PROMPT:
Put the lines of the items below into a JSON list of strings, one string per line, leaving out blank lines.

SUPPLIED RECORDS:
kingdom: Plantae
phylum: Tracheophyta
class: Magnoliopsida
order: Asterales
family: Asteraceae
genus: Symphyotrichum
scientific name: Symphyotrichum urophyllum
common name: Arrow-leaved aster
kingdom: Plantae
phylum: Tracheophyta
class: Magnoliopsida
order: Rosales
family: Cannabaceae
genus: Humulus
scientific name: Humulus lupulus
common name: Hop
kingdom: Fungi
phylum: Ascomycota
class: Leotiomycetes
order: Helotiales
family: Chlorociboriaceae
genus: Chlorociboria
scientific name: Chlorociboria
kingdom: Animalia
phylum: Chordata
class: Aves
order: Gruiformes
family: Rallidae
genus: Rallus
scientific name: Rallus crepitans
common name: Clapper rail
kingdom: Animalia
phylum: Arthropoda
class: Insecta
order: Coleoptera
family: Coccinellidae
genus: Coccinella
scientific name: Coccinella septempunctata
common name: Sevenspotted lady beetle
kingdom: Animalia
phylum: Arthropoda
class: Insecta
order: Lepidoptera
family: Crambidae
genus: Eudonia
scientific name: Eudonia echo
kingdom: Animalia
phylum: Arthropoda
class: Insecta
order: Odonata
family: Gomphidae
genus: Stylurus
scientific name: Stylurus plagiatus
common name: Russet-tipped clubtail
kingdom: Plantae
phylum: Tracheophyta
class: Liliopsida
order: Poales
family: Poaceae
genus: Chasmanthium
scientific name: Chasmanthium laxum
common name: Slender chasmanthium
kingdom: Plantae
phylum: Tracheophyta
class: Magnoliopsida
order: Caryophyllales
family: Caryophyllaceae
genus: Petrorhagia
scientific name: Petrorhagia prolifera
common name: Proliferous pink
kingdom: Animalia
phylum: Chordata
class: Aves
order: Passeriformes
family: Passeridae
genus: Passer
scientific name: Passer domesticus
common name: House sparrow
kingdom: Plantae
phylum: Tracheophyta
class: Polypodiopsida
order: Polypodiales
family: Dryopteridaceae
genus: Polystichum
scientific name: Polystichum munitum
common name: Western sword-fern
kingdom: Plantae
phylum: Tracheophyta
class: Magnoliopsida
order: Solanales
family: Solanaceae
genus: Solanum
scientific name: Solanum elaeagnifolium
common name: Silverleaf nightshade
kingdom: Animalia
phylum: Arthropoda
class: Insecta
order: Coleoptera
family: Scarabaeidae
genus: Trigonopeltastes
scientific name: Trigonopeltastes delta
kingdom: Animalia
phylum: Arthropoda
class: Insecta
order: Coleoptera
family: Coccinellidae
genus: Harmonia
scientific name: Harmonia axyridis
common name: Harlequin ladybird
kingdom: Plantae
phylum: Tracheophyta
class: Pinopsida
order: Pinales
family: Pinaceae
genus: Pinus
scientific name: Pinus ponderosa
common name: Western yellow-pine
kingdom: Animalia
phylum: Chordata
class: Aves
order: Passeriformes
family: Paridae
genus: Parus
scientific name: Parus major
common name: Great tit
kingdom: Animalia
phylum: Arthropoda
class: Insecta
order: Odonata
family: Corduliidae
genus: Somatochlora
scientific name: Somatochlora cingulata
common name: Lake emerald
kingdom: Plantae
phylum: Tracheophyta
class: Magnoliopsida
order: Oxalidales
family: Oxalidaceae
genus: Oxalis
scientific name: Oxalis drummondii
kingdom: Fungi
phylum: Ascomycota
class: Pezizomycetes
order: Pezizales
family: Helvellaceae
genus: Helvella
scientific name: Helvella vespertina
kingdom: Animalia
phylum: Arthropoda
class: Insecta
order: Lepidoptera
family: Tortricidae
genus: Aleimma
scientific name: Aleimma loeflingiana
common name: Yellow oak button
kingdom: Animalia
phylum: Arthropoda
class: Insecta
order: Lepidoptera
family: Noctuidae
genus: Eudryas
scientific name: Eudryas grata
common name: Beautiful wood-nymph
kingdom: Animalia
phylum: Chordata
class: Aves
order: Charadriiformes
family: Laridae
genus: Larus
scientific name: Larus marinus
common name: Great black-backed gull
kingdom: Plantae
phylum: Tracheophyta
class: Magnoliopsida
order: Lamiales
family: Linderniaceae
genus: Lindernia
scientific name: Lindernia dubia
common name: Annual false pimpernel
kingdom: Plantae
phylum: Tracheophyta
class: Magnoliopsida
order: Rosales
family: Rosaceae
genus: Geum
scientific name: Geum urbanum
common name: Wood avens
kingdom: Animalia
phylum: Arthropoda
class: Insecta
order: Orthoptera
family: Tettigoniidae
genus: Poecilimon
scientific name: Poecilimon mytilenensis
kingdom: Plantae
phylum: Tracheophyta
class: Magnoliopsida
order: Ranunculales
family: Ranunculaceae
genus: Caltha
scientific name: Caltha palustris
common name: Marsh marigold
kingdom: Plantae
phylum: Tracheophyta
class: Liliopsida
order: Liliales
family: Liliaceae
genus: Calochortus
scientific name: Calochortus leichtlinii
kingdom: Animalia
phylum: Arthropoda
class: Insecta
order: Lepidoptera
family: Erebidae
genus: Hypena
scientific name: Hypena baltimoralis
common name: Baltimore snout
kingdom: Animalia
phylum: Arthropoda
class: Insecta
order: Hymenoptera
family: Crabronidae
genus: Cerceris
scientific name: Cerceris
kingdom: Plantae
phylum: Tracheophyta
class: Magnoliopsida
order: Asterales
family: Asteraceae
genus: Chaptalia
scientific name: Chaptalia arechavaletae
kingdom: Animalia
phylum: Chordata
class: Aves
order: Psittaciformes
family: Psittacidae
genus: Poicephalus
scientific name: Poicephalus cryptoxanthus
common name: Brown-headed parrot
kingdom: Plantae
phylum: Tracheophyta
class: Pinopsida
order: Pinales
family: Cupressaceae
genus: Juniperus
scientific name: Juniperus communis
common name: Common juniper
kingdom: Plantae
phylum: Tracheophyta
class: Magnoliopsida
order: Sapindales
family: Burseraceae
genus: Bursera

THE REPLY:
[
  "kingdom: Plantae",
  "phylum: Tracheophyta",
  "class: Magnoliopsida",
  "order: Asterales",
  "family: Asteraceae",
  "genus: Symphyotrichum",
  "scientific name: Symphyotrichum urophyllum",
  "common name: Arrow-leaved aster",
  "kingdom: Plantae",
  "phylum: Tracheophyta",
  "class: Magnoliopsida",
  "order: Rosales",
  "family: Cannabaceae",
  "genus: Humulus",
  "scientific name: Humulus lupulus",
  "common name: Hop",
  "kingdom: Fungi",
  "phylum: Ascomycota",
  "class: Leotiomycetes",
  "order: Helotiales",
  "family: Chlorociboriaceae",
  "genus: Chlorociboria",
  "scientific name: Chlorociboria",
  "kingdom: Animalia",
  "phylum: Chordata",
  "class: Aves",
  "order: Gruiformes",
  "family: Rallidae",
  "genus: Rallus",
  "scientific name: Rallus crepitans",
  "common name: Clapper rail",
  "kingdom: Animalia",
  "phylum: Arthropoda",
  "class: Insecta",
  "order: Coleoptera",
  "family: Coccinellidae",
  "genus: Coccinella",
  "scientific name: Coccinella septempunctata",
  "common name: Sevenspotted lady beetle",
  "kingdom: Animalia",
  "phylum: Arthropoda",
  "class: Insecta",
  "order: Lepidoptera",
  "family: Crambidae",
  "genus: Eudonia",
  "scientific name: Eudonia echo",
  "kingdom: Animalia",
  "phylum: Arthropoda",
  "class: Insecta",
  "order: Odonata",
  "family: Gomphidae",
  "genus: Stylurus",
  "scientific name: Stylurus plagiatus",
  "common name: Russet-tipped clubtail",
  "kingdom: Plantae",
  "phylum: Tracheophyta",
  "class: Liliopsida",
  "order: Poales",
  "family: Poaceae",
  "genus: Chasmanthium",
  "scientific name: Chasmanthium laxum",
  "common name: Slender chasmanthium",
  "kingdom: Plantae",
  "phylum: Tracheophyta",
  "class: Magnoliopsida",
  "order: Caryophyllales",
  "family: Caryophyllaceae",
  "genus: Petrorhagia",
  "scientific name: Petrorhagia prolifera",
  "common name: Proliferous pink",
  "kingdom: Animalia",
  "phylum: Chordata",
  "class: Aves",
  "order: Passeriformes",
  "family: Passeridae",
  "genus: Passer",
  "scientific name: Passer domesticus",
  "common name: House sparrow",
  "kingdom: Plantae",
  "phylum: Tracheophyta",
  "class: Polypodiopsida",
  "order: Polypodiales",
  "family: Dryopteridaceae",
  "genus: Polystichum",
  "scientific name: Polystichum munitum",
  "common name: Western sword-fern",
  "kingdom: Plantae",
  "phylum: Tracheophyta",
  "class: Magnoliopsida",
  "order: Solanales",
  "family: Solanaceae",
  "genus: Solanum",
  "scientific name: Solanum elaeagnifolium",
  "common name: Silverleaf nightshade",
  "kingdom: Animalia",
  "phylum: Arthropoda",
  "class: Insecta",
  "order: Coleoptera",
  "family: Scarabaeidae",
  "genus: Trigonopeltastes",
  "scientific name: Trigonopeltastes delta",
  "kingdom: Animalia",
  "phylum: Arthropoda",
  "class: Insecta",
  "order: Coleoptera",
  "family: Coccinellidae",
  "genus: Harmonia",
  "scientific name: Harmonia axyridis",
  "common name: Harlequin ladybird",
  "kingdom: Plantae",
  "phylum: Tracheophyta",
  "class: Pinopsida",
  "order: Pinales",
  "family: Pinaceae",
  "genus: Pinus",
  "scientific name: Pinus ponderosa",
  "common name: Western yellow-pine",
  "kingdom: Animalia",
  "phylum: Chordata",
  "class: Aves",
  "order: Passeriformes",
  "family: Paridae",
  "genus: Parus",
  "scientific name: Parus major",
  "common name: Great tit",
  "kingdom: Animalia",
  "phylum: Arthropoda",
  "class: Insecta",
  "order: Odonata",
  "family: Corduliidae",
  "genus: Somatochlora",
  "scientific name: Somatochlora cingulata",
  "common name: Lake emerald",
  "kingdom: Plantae",
  "phylum: Tracheophyta",
  "class: Magnoliopsida",
  "order: Oxalidales",
  "family: Oxalidaceae",
  "genus: Oxalis",
  "scientific name: Oxalis drummondii",
  "kingdom: Fungi",
  "phylum: Ascomycota",
  "class: Pezizomycetes",
  "order: Pezizales",
  "family: Helvellaceae",
  "genus: Helvella",
  "scientific name: Helvella vespertina",
  "kingdom: Animalia",
  "phylum: Arthropoda",
  "class: Insecta",
  "order: Lepidoptera",
  "family: Tortricidae",
  "genus: Aleimma",
  "scientific name: Aleimma loeflingiana",
  "common name: Yellow oak button",
  "kingdom: Animalia",
  "phylum: Arthropoda",
  "class: Insecta",
  "order: Lepidoptera",
  "family: Noctuidae",
  "genus: Eudryas",
  "scientific name: Eudryas grata",
  "common name: Beautiful wood-nymph",
  "kingdom: Animalia",
  "phylum: Chordata",
  "class: Aves",
  "order: Charadriiformes",
  "family: Laridae",
  "genus: Larus",
  "scientific name: Larus marinus",
  "common name: Great black-backed gull",
  "kingdom: Plantae",
  "phylum: Tracheophyta",
  "class: Magnoliopsida",
  "order: Lamiales",
  "family: Linderniaceae",
  "genus: Lindernia",
  "scientific name: Lindernia dubia",
  "common name: Annual false pimpernel",
  "kingdom: Plantae",
  "phylum: Tracheophyta",
  "class: Magnoliopsida",
  "order: Rosales",
  "family: Rosaceae",
  "genus: Geum",
  "scientific name: Geum urbanum",
  "common name: Wood avens",
  "kingdom: Animalia",
  "phylum: Arthropoda",
  "class: Insecta",
  "order: Orthoptera",
  "family: Tettigoniidae",
  "genus: Poecilimon",
  "scientific name: Poecilimon mytilenensis",
  "kingdom: Plantae",
  "phylum: Tracheophyta",
  "class: Magnoliopsida",
  "order: Ranunculales",
  "family: Ranunculaceae",
  "genus: Caltha",
  "scientific name: Caltha palustris",
  "common name: Marsh marigold",
  "kingdom: Plantae",
  "phylum: Tracheophyta",
  "class: Liliopsida",
  "order: Liliales",
  "family: Liliaceae",
  "genus: Calochortus",
  "scientific name: Calochortus leichtlinii",
  "kingdom: Animalia",
  "phylum: Arthropoda",
  "class: Insecta",
  "order: Lepidoptera",
  "family: Erebidae",
  "genus: Hypena",
  "scientific name: Hypena baltimoralis",
  "common name: Baltimore snout",
  "kingdom: Animalia",
  "phylum: Arthropoda",
  "class: Insecta",
  "order: Hymenoptera",
  "family: Crabronidae",
  "genus: Cerceris",
  "scientific name: Cerceris",
  "kingdom: Plantae",
  "phylum: Tracheophyta",
  "class: Magnoliopsida",
  "order: Asterales",
  "family: Asteraceae",
  "genus: Chaptalia",
  "scientific name: Chaptalia arechavaletae",
  "kingdom: Animalia",
  "phylum: Chordata",
  "class: Aves",
  "order: Psittaciformes",
  "family: Psittacidae",
  "genus: Poicephalus",
  "scientific name: Poicephalus cryptoxanthus",
  "common name: Brown-headed parrot",
  "kingdom: Plantae",
  "phylum: Tracheophyta",
  "class: Pinopsida",
  "order: Pinales",
  "family: Cupressaceae",
  "genus: Juniperus",
  "scientific name: Juniperus communis",
  "common name: Common juniper",
  "kingdom: Plantae",
  "phylum: Tracheophyta",
  "class: Magnoliopsida",
  "order: Sapindales",
  "family: Burseraceae",
  "genus: Bursera"
]